Let’s apply this to our two debaters if we look at what each said we can see the differences. When the scientist said the theory of evolution he meant “Evolution is a phenomenon that is supported by many scientific studies and experiments over a long period of time.” When his opponent said the theory of evolution, he means “A guess as to how life came to exist as it is.” While I’m not suggesting everyone would have suddenly agreed with each other about the whole concept of evolution if they had taken a little bit time to clarify their meanings they at least could have debated the actual experimental studies of the topics (I know its a dream).

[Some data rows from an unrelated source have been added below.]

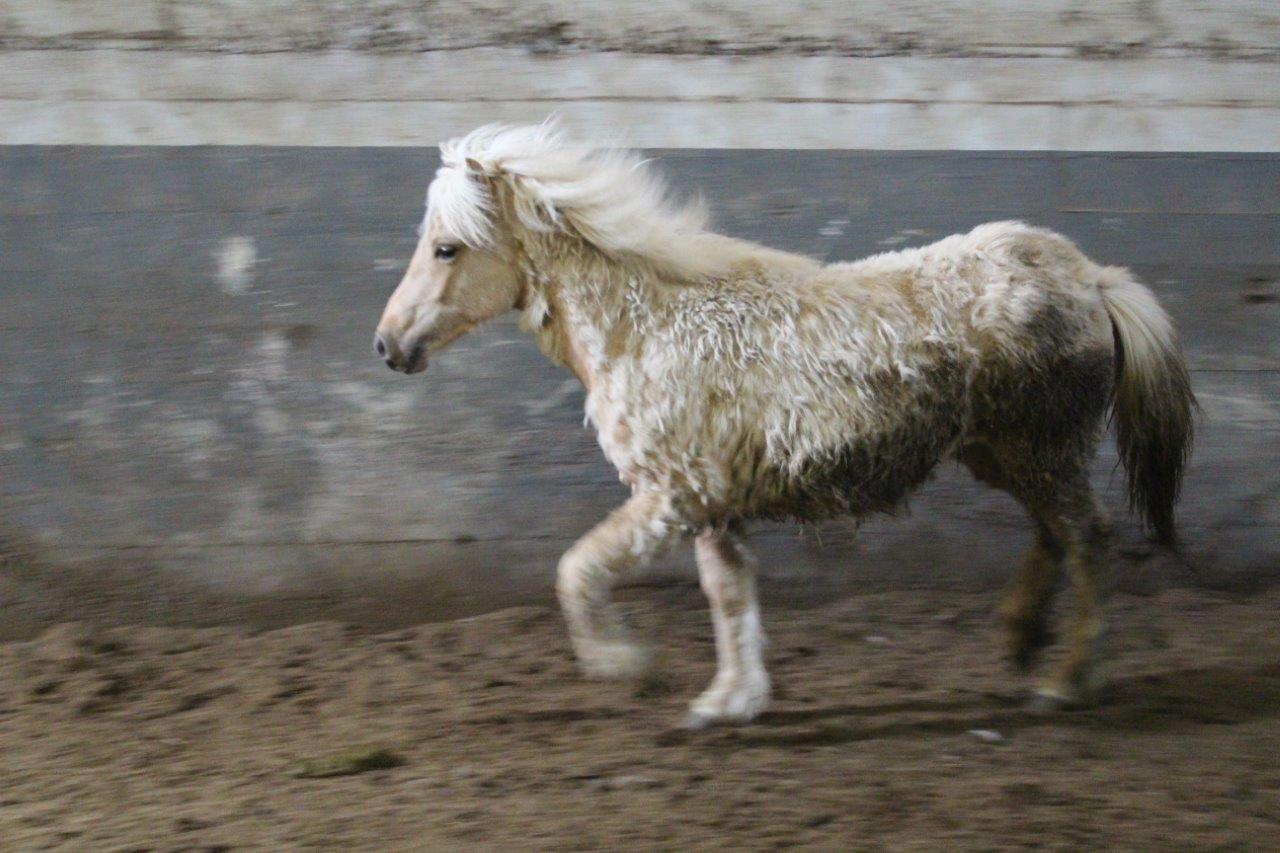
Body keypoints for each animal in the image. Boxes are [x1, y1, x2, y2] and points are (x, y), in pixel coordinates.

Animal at [373, 122, 1192, 727]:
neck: (648, 326)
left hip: (1042, 448)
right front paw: (730, 700)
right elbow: (729, 595)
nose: (388, 345)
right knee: (1055, 536)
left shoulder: (670, 496)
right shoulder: (709, 503)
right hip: (1007, 454)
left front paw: (625, 665)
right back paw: (1021, 641)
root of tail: (1093, 280)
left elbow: (577, 570)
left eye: (446, 248)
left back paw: (1066, 680)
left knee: (1087, 540)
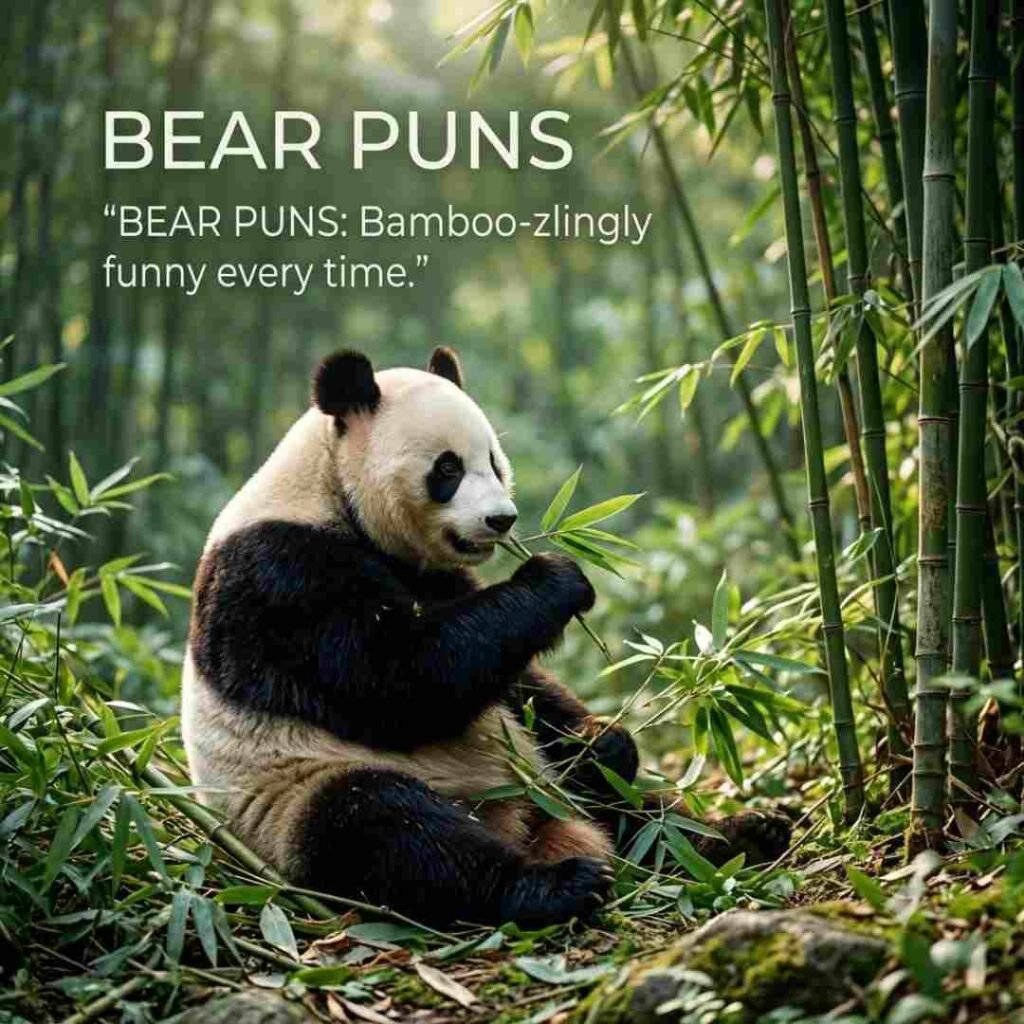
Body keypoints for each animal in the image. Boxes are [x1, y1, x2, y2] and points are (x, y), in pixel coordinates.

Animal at [181, 347, 789, 928]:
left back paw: (739, 834)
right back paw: (556, 885)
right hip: (294, 795)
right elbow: (398, 681)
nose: (503, 520)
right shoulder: (281, 576)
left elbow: (513, 677)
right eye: (447, 468)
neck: (328, 490)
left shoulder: (439, 577)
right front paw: (556, 578)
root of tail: (525, 819)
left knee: (634, 813)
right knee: (391, 831)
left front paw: (603, 741)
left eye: (494, 462)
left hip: (545, 781)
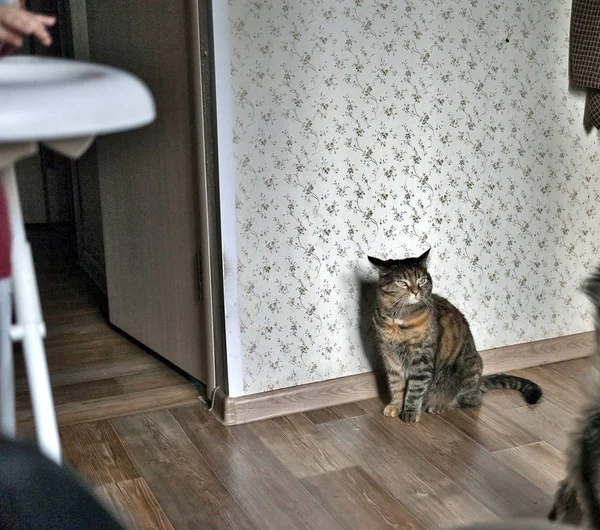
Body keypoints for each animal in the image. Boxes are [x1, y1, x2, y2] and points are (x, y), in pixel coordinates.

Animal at [368, 248, 540, 420]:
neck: (399, 318)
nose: (416, 292)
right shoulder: (390, 358)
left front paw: (410, 412)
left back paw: (437, 406)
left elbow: (415, 390)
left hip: (464, 374)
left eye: (422, 280)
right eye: (402, 283)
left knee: (470, 401)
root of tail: (479, 383)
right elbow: (396, 385)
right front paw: (395, 406)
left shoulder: (422, 359)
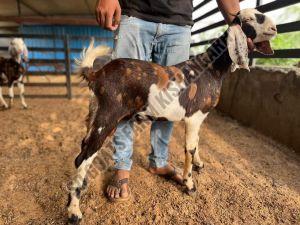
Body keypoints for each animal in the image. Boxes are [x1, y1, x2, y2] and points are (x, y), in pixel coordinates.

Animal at [67, 8, 276, 223]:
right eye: (250, 19)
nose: (274, 28)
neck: (211, 68)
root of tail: (97, 74)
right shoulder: (193, 117)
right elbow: (189, 149)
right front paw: (189, 185)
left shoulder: (200, 118)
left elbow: (197, 142)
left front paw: (199, 164)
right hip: (107, 118)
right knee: (84, 157)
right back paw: (74, 212)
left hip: (94, 114)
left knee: (81, 150)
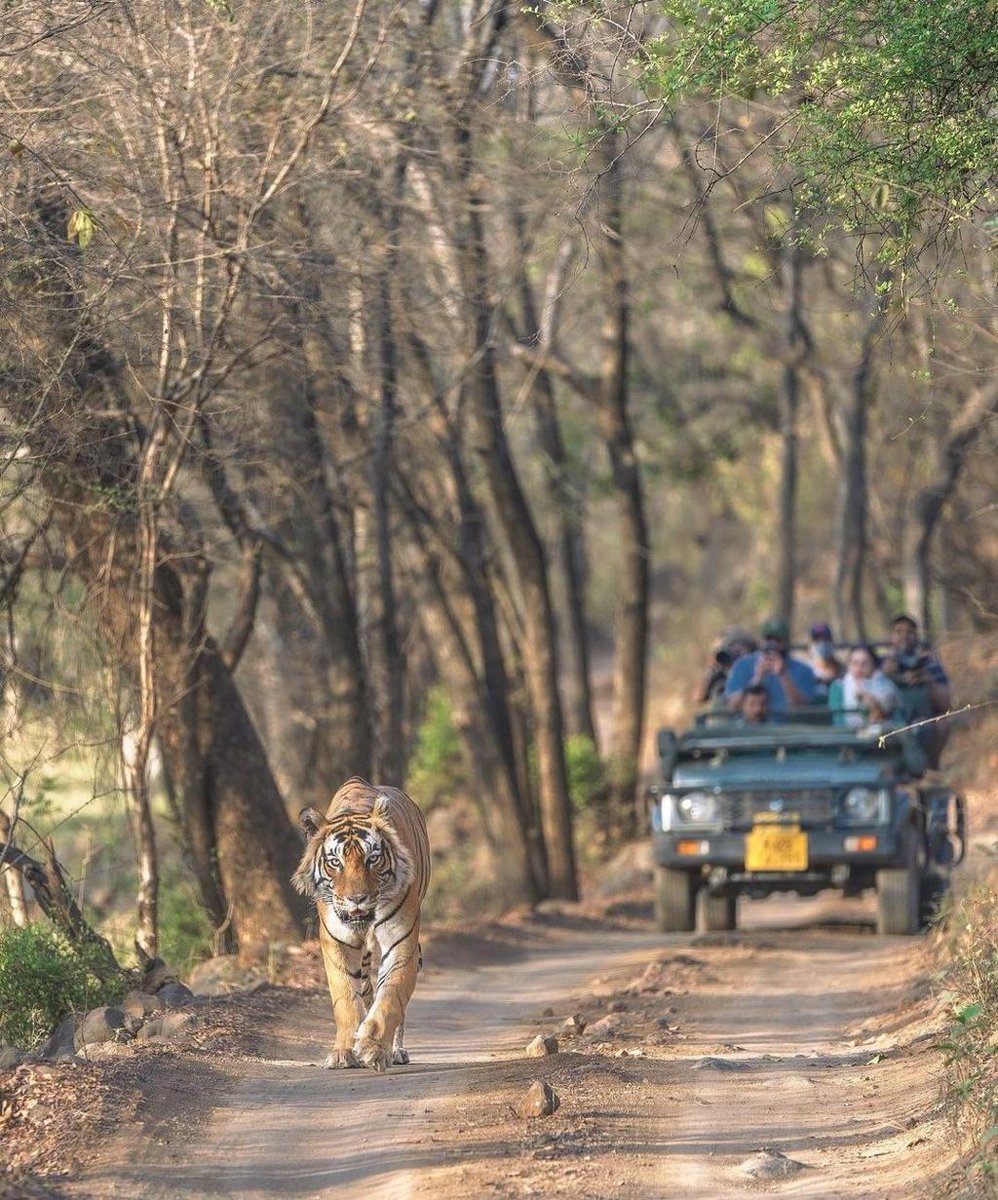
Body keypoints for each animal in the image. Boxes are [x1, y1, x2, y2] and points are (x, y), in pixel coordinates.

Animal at [291, 776, 430, 1072]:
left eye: (372, 859)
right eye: (335, 862)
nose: (357, 899)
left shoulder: (401, 940)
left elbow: (391, 996)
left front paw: (373, 1048)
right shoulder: (336, 942)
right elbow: (346, 997)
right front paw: (344, 1052)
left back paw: (395, 1050)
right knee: (365, 989)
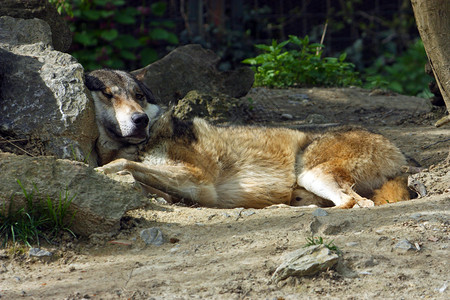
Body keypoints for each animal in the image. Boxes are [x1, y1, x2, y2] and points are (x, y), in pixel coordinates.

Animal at [84, 69, 412, 209]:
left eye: (138, 96)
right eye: (108, 95)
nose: (140, 120)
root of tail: (399, 154)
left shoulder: (198, 182)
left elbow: (124, 164)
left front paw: (100, 170)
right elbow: (137, 172)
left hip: (310, 173)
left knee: (353, 202)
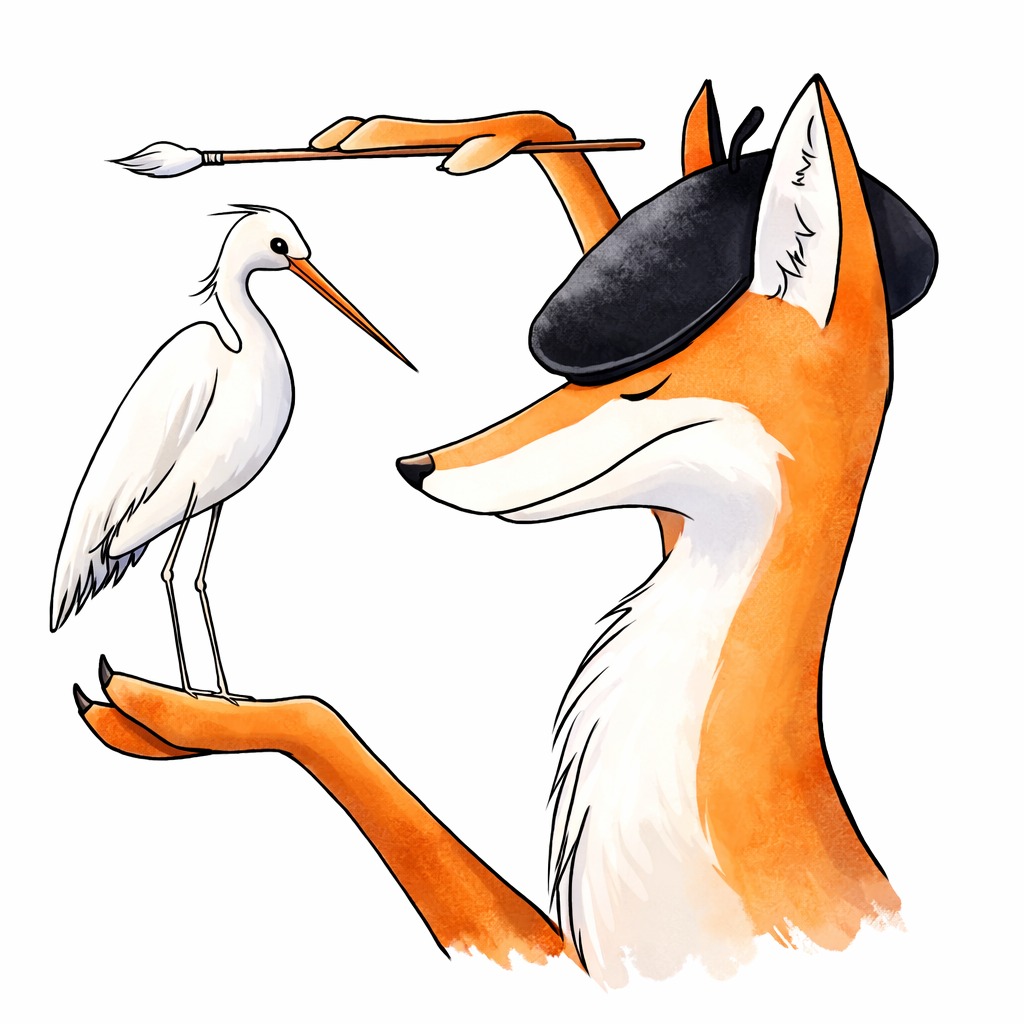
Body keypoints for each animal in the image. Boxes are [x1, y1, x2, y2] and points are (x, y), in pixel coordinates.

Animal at [76, 75, 936, 987]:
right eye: (566, 380)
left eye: (641, 385)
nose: (417, 465)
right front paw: (469, 134)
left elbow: (311, 712)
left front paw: (199, 713)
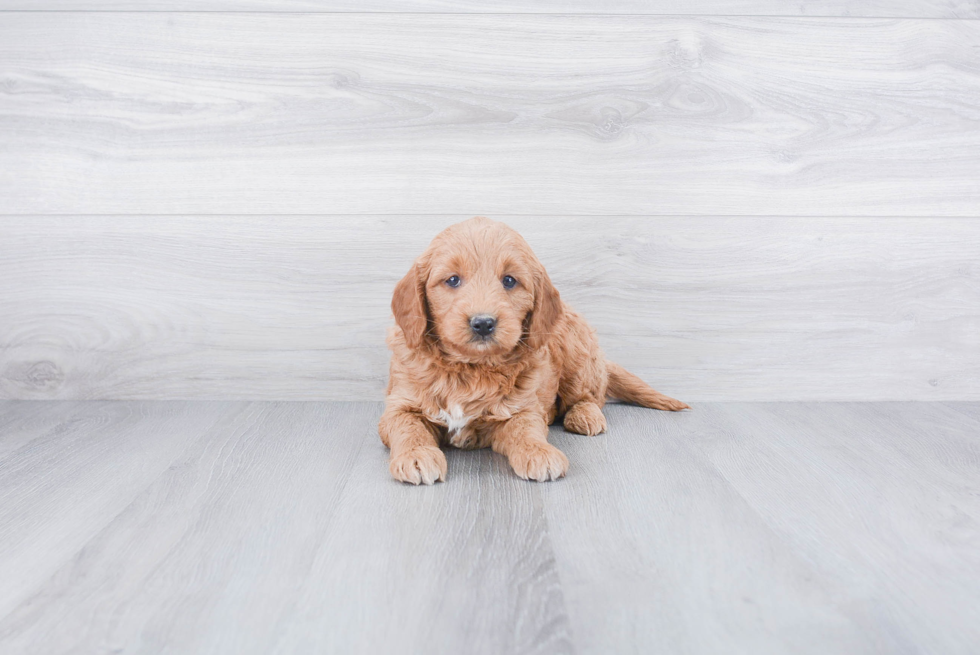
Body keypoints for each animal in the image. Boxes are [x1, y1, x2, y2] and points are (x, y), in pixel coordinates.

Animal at [378, 218, 688, 484]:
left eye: (509, 281)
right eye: (452, 280)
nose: (483, 323)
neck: (472, 368)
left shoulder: (522, 407)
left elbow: (525, 428)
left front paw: (539, 452)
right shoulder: (399, 405)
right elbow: (408, 426)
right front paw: (417, 455)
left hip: (578, 355)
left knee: (590, 398)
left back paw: (584, 416)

These differences in definitions are one of the reasons it is so important to learn and teach the language of your field. However, when you’re designing your lessons or planning an article do you ever stop and think about what your audience already knows? If you seem to have problems communicating with someone, do you think about how your definitions may vary from there’s? Does your field have definitions outside the common parlance? Do you think about this enough when you are communicating? Lastly, why don’t we use the most powerful of all language tools and coin new words when we need them? It might make communication a little bit easier.  After all, things are just going to get worse, according to this New York Times article, the word Run now has 645 meanings.

 

Thanks for listening to my musings

The Teaching Cyborg

 

P.S. The word “solbränna” means tan the color of the tea, did you get it?